Another Reading of the Historical Record on Civil Rights

I wrote a blog post a week ago positing that civil rights era protests may not have been as effective as I'd previously thought. My basic claim was that confrontation seemed to kick up a storm, and it might have been possible to kick up less of a storm. I still think it probably would not have been possible, but the strength of my confidence was weakened.


There's an alternative reading, or at least an additional issue, that might be at play in the history of the civil rights movement: that the civil rights movement made serious strategic miscalculations in the specific changes it pushed for and accepted.

The story of racial justice since the civil rights movement is chronicled in a number of places, my favorite of which is Ta-Nehisi Coates' The Case for Reparations. Basically, while legally ordained segregation ended, a number of systems popped up that sustained nearly the same degree of racial segregation in the most intimate and important places: mass incarceration, residential segregation, and school-based segregation. All exist without explicit reference to race. The criminal justice system seeks to put people behind bars, and at every step of the way racial bias creeps in without notice. People choose where to live and send their children to school: white people prefer to live with white people, but nobody is explicitly banned. (In some cases, to be clear, things get more aggressive and explicit, but this is the general pattern.)

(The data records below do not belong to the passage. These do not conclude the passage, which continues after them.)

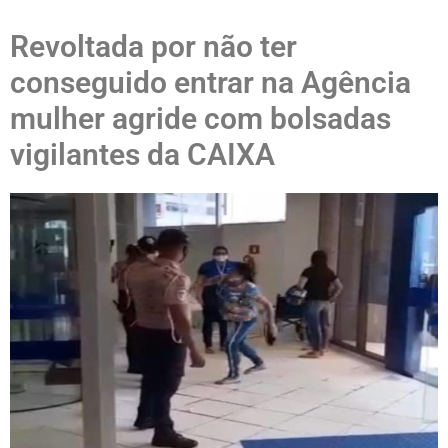
Revoltada por não ter
conseguido entrar na Agência
mulher agride com bolsadas
vigilantes da CAIXA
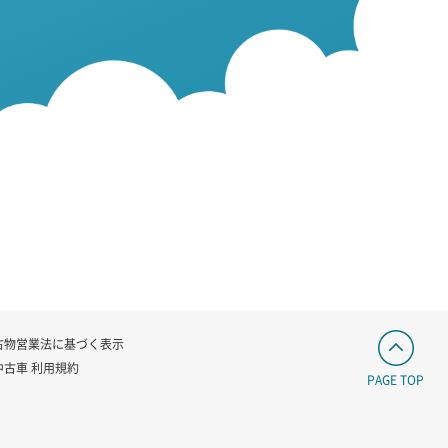
古物営業法に基づく表示
中古車 利用規約
PAGE TOP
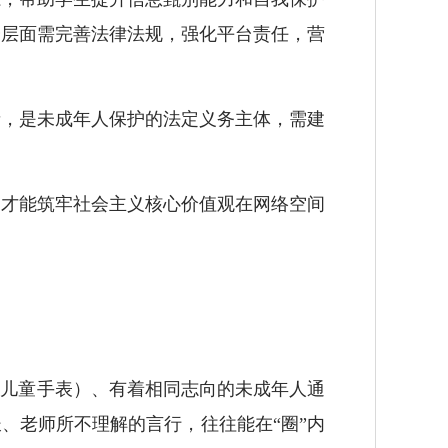
会层面需完善法律法规，强化平台责任，营
，是未成年人保护的法定义务主体，需建
才能筑牢社会主义核心价值观在网络空间
儿童手表）、有着相同志向的未成年人通
、老师所不理解的言行，往往能在“圈”内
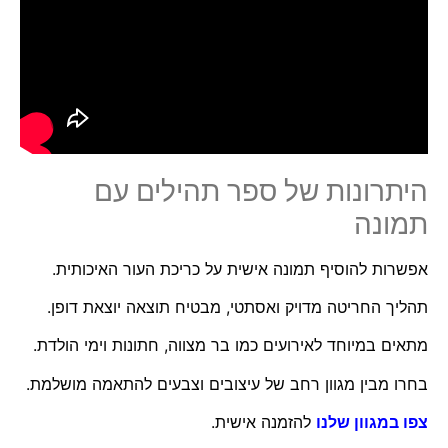
היתרונות של ספר תהילים עם
תמונה
אפשרות להוסיף תמונה אישית על כריכת העור האיכותית.
תהליך החריטה מדויק ואסתטי, מבטיח תוצאה יוצאת דופן.
מתאים במיוחד לאירועים כמו בר מצווה, חתונות וימי הולדת.
בחרו מבין מגוון רחב של עיצובים וצבעים להתאמה מושלמת.
צפו במגוון שלנו
להזמנה אישית.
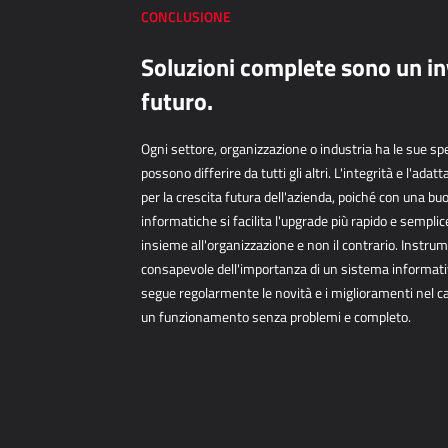
CONCLUSIONE
Soluzioni complete sono un in
futuro.
Ogni settore, organizzazione o industria ha le sue spe
possono
differire da tutti gli altri. L'integrità e l'ad
per la
crescita futura dell'azienda, poiché con una bu
informatiche si
facilita l'upgrade più rapido e sempli
insieme
all'organizzazione e non il contrario. Instr
consapevole
dell'importanza di un sistema informat
segue
regolarmente le novità e i miglioramenti nel 
un
funzionamento senza problemi e completo.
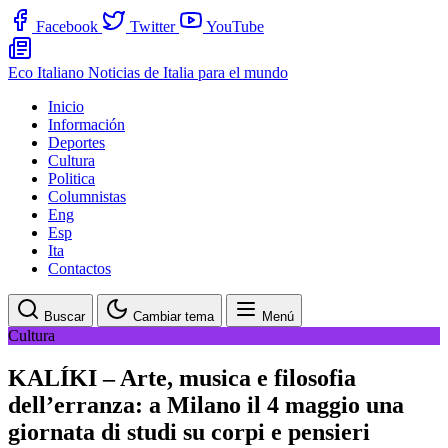
Facebook
Twitter
YouTube
Eco Italiano
Noticias de Italia para el mundo
Inicio
Información
Deportes
Cultura
Politica
Columnistas
Eng
Esp
Ita
Contactos
Buscar
Cambiar tema
Menú
Cultura
KALÍKI – Arte, musica e filosofia
dell’erranza: a Milano il 4 maggio una
giornata di studi su corpi e pensieri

According to Pillar of Fire, at a number of points in the civil rights struggle, civil rights leaders considered and decided against a more aggressive push to integrate housing and schooling, particularly in Northern cities. Leaders likely saw this decision as a decision to work on those issues later. Had leaders anticipated the backlash that would result from the movement's confrontation, though, they might have decided otherwise: they might have seen that the opposition would take advantage of whatever issues were not addressed and made greater minimum demands in legislation.

It's impossible to know what exactly is the right course of action in a social movement, and difficult even to guess. The moral may be simply that when fighting for social changes, the specifics of the changes you ask for and accept are critical. Every stone left unturned can cost you for a very, very long time.